* _DATA SHOWN_

━━━

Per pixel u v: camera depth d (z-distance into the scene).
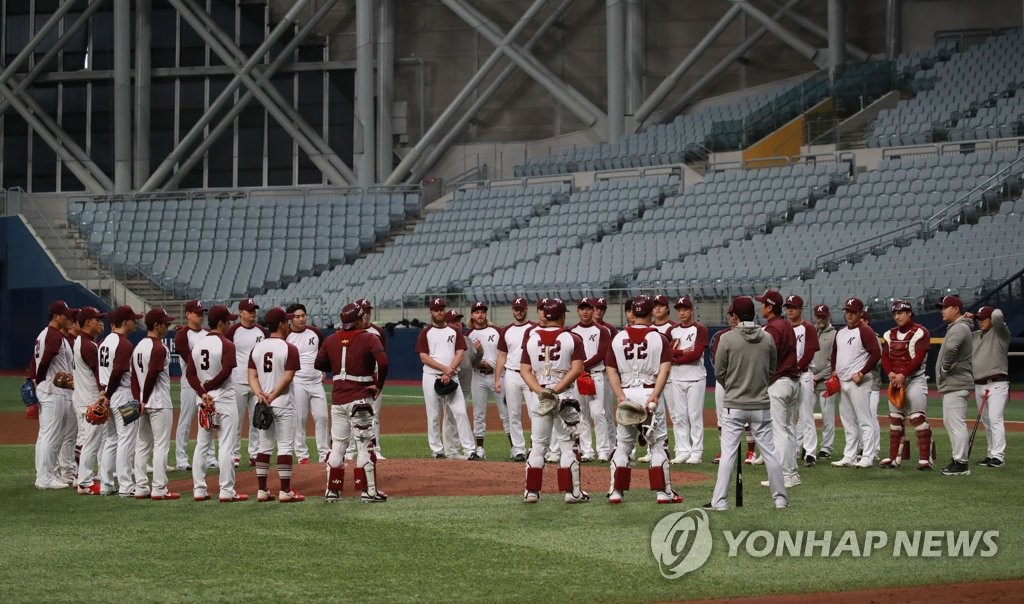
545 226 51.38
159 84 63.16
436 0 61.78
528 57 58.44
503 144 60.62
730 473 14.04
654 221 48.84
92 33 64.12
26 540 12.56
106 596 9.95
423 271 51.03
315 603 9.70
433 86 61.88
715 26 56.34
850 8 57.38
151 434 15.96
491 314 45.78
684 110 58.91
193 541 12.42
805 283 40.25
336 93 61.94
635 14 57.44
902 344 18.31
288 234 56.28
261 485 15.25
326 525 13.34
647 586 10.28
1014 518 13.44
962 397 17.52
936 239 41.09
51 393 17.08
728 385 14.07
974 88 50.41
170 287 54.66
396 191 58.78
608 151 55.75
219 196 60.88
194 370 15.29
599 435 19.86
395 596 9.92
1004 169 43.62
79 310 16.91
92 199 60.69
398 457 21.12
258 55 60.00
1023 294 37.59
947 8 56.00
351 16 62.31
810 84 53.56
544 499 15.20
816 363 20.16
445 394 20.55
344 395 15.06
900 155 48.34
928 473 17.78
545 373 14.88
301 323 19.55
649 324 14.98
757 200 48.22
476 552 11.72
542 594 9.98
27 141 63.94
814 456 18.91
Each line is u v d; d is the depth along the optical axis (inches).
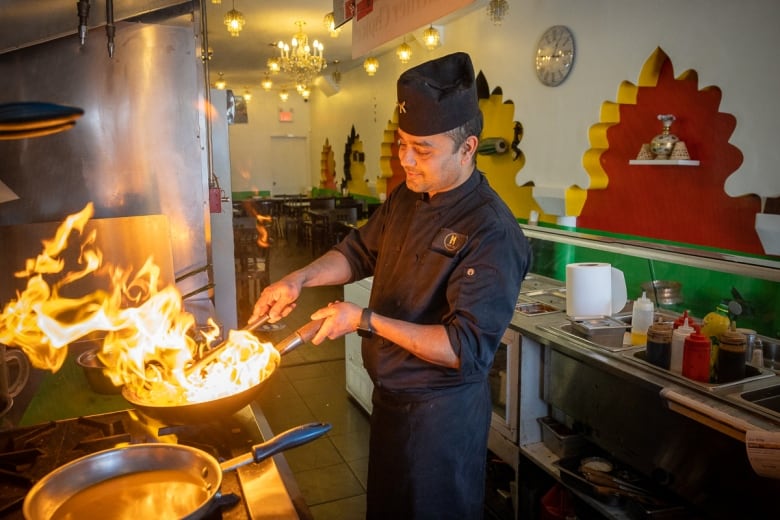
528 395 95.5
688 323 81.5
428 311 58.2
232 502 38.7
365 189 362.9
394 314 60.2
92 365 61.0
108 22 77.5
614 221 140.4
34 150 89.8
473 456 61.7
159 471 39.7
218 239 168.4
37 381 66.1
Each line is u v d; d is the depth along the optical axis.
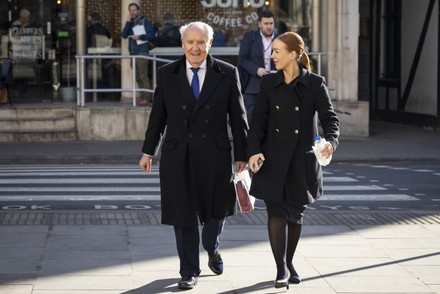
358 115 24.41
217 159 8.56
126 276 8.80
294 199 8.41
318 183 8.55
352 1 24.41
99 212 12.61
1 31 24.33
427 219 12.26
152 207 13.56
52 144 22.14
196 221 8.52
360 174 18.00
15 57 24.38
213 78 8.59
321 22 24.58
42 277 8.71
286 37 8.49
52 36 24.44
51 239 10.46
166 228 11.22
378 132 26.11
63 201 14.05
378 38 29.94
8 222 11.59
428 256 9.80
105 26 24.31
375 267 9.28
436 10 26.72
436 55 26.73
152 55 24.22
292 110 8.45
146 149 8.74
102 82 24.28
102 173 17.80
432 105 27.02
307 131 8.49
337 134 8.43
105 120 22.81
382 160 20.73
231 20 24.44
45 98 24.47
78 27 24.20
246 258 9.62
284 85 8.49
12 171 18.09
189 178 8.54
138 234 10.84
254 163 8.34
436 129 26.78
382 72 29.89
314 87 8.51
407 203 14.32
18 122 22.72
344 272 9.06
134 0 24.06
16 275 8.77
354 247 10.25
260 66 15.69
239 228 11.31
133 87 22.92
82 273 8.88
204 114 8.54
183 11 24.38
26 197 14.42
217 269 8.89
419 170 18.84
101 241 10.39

━━━

* _REQUIREMENT_
Nothing but the lines from the one with "16 275 8.77" to the last line of the data should appear in the answer, each exactly as it stands.

* _RESPONSE_
16 275 8.77
354 247 10.25
260 66 15.69
239 228 11.31
133 87 22.92
82 273 8.88
204 114 8.54
183 11 24.38
26 197 14.42
217 269 8.89
419 170 18.84
101 241 10.39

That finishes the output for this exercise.